Republicans were ready for this line of attack. That is, they were ready to dismiss it. At the King/Bachmann Tea Party press conference, one reporter asked about a forthcoming Health and Human Services study that suggests 129 million Americans under 65 might have the sort of pre-existing conditions that could lead insurance companies to deny them care. Rep. Louie Gohmert literally laughed this off. Later, in the floor debate, Rep. Phil Gingrey laughed it off harder.
"One hundred and twenty nine million people with pre-existing conditions?" scoffed Gingrey. "They'd all have to have hangnails and blisters for that to add up. If you believe that number I've got a beach in Pennsylvania to sell you."
The HHS report was, at least, new information. Virtually nothing said during the three-day debate—it started before Tucson—was new. Only the people were new. The debate served as a way for freshman members of Congress, dozens of them conservatives who'd based their campaigns on opposing "Obamacare," to introduce themselves as fulfillers of a promise. Morgan Griffith, a Virginia freshman who'd come out of the state legislature and passed its opt-out of the health care mandate, used his time to inform the Congress that his state was winning its legal fight.
"No Virginian should be required to buy health care insurance," said Griffith. "As a Virginian, we did not accept the chains of George III, and we will not accept the chains of Obamacare."
Republicans introduced their peers to cancer patients who could be cured only because the United States had not wrecked its health care system with socialism. Democrats introduced their own Lifetime-movie-ready characters from their districts; wretches who had been saved by the grace of "Obamacare." Rep. Steve Israel, the Democrat tasked with ending the GOP majority in 2012, spoke of Hanna, a girl with spina bifida who was on the verge of losing coverage.

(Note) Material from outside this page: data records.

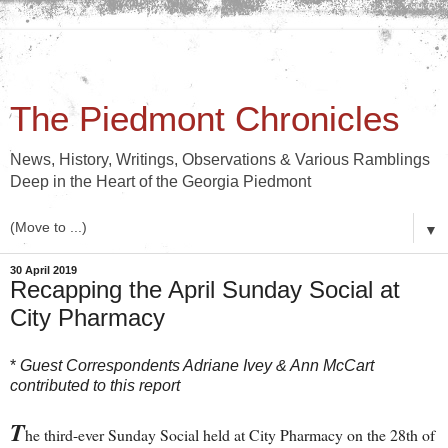
The Piedmont Chronicles
News, History, Writings, Observations & Various Ramblings
Deep in the Heart of the Georgia Piedmont
▼
30 April 2019
Recapping the April Sunday Social at
City Pharmacy
*
Guest Correspondents Adriane Ivey & Ann McCart
contributed to this report
T
he third-ever Sunday Social held at City Pharmacy on the 28th of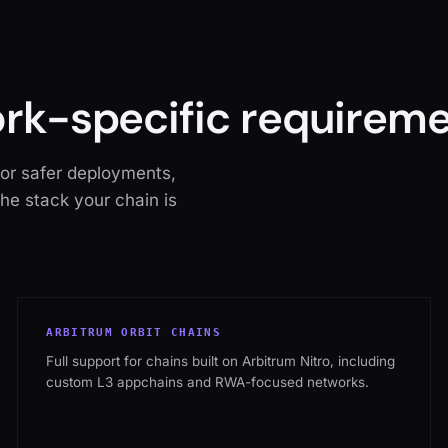
ork-specific requireme
for safer deployments,
the stack your chain is
ARBITRUM ORBIT CHAINS
Full support for chains built on Arbitrum Nitro, including
custom L3 appchains and RWA-focused networks.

"Why would you want to say to Hanna, we're going to take away those protections, Hanna?" Israel said. A few dozen Republicans and a few dozen Democrats listened, nodded, or moved around the chamber, waiting for the debate to wrap.
When it finally wrapped, the act passed with about as few votes as either side could have predicted. Thirteen current members of the Democratic conference had voted against the health care bill in March. Only three of them—Reps. Dan Boren, Mike McIntyre, and Mike Ross—voted for repeal.
"It's largely a symbolic vote," shrugged sophomore Democratic Rep. Jared Polis. He suggested Democrats could join Republicans and roll back a new requirement for businesses to fill out additional tax forms. There just wouldn't be any comity on repeal or defunding. "It's a one or two day story. It's a way to get this talked about, and then we move onto other things."
Not far away from Polis, Steve King was in a happy mood. His BlackBerry was buzzing with press releases from FreedomWorks and Republican leaders about what they'd achieved. What they'd achieved was a repeal vote that he'd been asking for since March 2010. But I asked him what would be the difference between this vote and the many, many House proposals that die in the Senate, that fail to create or roll back anything significant—those 300 Democratic bills, or the 2007 attempt to defund the Iraq War, things like that.
"The difference is, they were not in sync with the American people," said King. "We could not be more in sync with the American people!"